作業の進め方:
肺内パーカッションベンチレータに関する抄録のうち、「[0736] 肺内パーカッシ」から「花田華名子2 (1.旭川荘療育・医療センター旭川児童院療育課, 2.旭川荘療育・医療センター小児科)」まで(両端を含む)を一字一句違えずに書き写してもらえますか?

出典文書:
"""
Sat. May 31, 2014 9:30 AM - 10:20 AM ポスター会場 (神経)

座長:石塚和重(筑波技術大学保健科学部保健学科理学療法学専攻)

神経 ポスター

[0736] 肺内パーカッションベンチレータ施行中の動脈血炭酸ガス分圧の変化について

美濃邦夫1, 羽原史恭1, 西達也1, 大下浩希1, 青山香1, 永田裕恒1, 山本奈月1, 久山美奈子1, 大田原幸子1, 花田華名子2 (1.旭川荘療育・医療センター旭川児童院療育課, 2.旭川荘療育・医療センター小児科)

Keywords:重症心身障害, 肺内パーカッションベンチレータ, 動脈血二酸化炭素分圧

【はじめに】
重症心身障害児(者)(以下,重症児(者))に対して,排痰や無気肺の予防・改善などの手段として肺内パーカッションベンチレータ(以下IPV)が用いられることが多い。IPVの効果の報告は多数あり,多くの施設で実施されているがIPVの適応や治療プロトコール,評価は標準化されておらず,少しずつ研究がなされている。その中で,換気の指標である動脈血炭酸ガス分圧(以下PCO2)のモニタリング,呼吸抑制防止のためにEasy position,またはAverage positionで終了することが推奨されている。しかし,施行前後の終末期呼気炭酸ガス濃度の計測の報告はあるものの,施行中のPCO2を連続的にモニタリングした報告はない。そこで今回,重症児(者)1名に対し,IPV施行中に動脈血酸素飽和度(以下SpO2),脈拍数(以下PR)に加えてPCO2を連続的にモニタリングした。
"""
提供データ:
"""
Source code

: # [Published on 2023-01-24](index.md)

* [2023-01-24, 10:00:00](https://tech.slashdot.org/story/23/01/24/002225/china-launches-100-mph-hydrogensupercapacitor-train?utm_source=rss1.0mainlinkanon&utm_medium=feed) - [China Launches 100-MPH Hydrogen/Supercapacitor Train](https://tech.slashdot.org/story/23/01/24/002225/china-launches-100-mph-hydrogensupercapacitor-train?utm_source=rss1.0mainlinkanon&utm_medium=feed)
"""
解答:
[0736] 肺内パーカッションベンチレータ施行中の動脈血炭酸ガス分圧の変化について

美濃邦夫1, 羽原史恭1, 西達也1, 大下浩希1, 青山香1, 永田裕恒1, 山本奈月1, 久山美奈子1, 大田原幸子1, 花田華名子2 (1.旭川荘療育・医療センター旭川児童院療育課, 2.旭川荘療育・医療センター小児科)